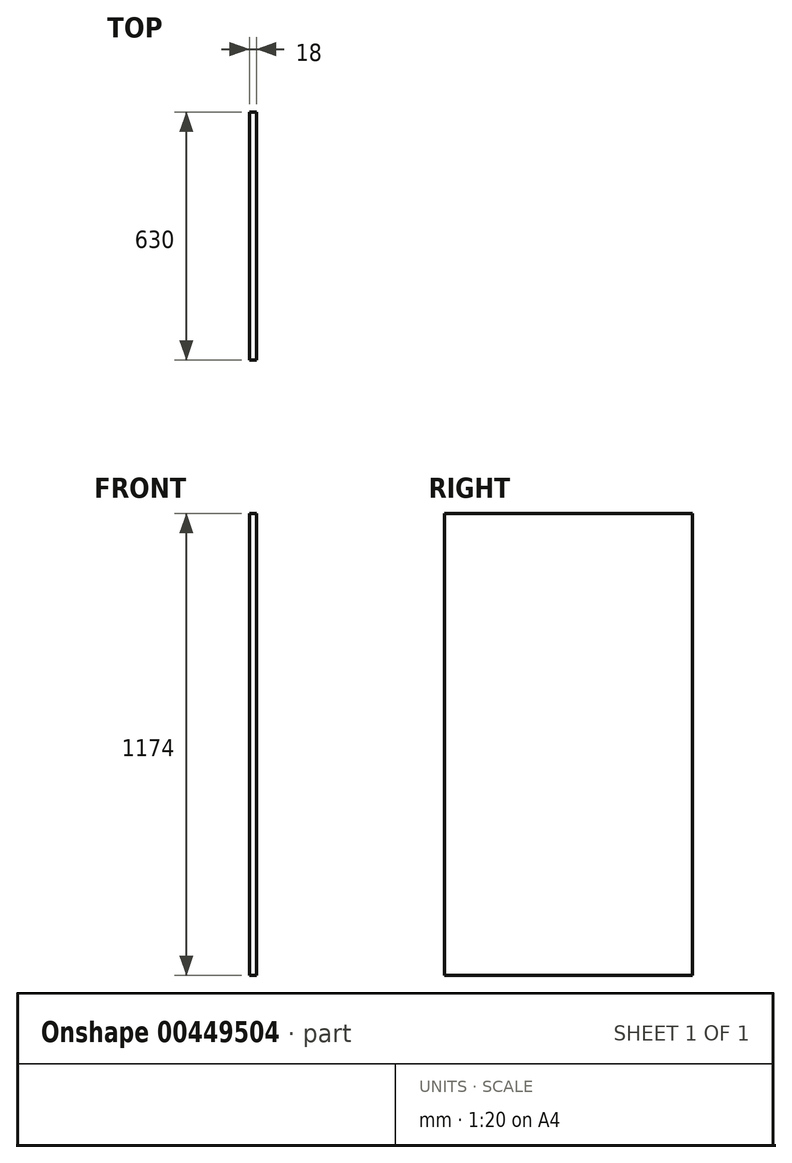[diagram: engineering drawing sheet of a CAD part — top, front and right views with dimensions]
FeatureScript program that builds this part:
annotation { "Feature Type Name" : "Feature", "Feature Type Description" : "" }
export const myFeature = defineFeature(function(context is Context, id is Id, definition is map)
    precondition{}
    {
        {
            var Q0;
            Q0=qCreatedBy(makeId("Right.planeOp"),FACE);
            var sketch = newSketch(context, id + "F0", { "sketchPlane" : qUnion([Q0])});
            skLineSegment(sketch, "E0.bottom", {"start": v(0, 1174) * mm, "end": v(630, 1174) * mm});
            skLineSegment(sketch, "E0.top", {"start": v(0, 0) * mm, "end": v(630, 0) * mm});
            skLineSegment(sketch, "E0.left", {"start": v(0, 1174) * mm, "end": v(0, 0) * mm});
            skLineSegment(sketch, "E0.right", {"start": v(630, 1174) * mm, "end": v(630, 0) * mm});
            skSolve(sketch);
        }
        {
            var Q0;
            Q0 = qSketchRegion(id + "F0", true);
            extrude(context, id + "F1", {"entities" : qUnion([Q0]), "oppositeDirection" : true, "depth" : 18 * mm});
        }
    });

——————————

Instruction =
Copy out the lines above word for word, but leave out the picture.

Solution for this task =
[diagram: engineering drawing sheet of a CAD part — top, front and right views with dimensions]
FeatureScript program that builds this part:
annotation { "Feature Type Name" : "Feature", "Feature Type Description" : "" }
export const myFeature = defineFeature(function(context is Context, id is Id, definition is map)
    precondition{}
    {
        {
            var Q0;
            Q0=qCreatedBy(makeId("Right.planeOp"),FACE);
            var sketch = newSketch(context, id + "F0", { "sketchPlane" : qUnion([Q0])});
            skLineSegment(sketch, "E0.bottom", {"start": v(0, 1174) * mm, "end": v(630, 1174) * mm});
            skLineSegment(sketch, "E0.top", {"start": v(0, 0) * mm, "end": v(630, 0) * mm});
            skLineSegment(sketch, "E0.left", {"start": v(0, 1174) * mm, "end": v(0, 0) * mm});
            skLineSegment(sketch, "E0.right", {"start": v(630, 1174) * mm, "end": v(630, 0) * mm});
            skSolve(sketch);
        }
        {
            var Q0;
            Q0 = qSketchRegion(id + "F0", true);
            extrude(context, id + "F1", {"entities" : qUnion([Q0]), "oppositeDirection" : true, "depth" : 18 * mm});
        }
    });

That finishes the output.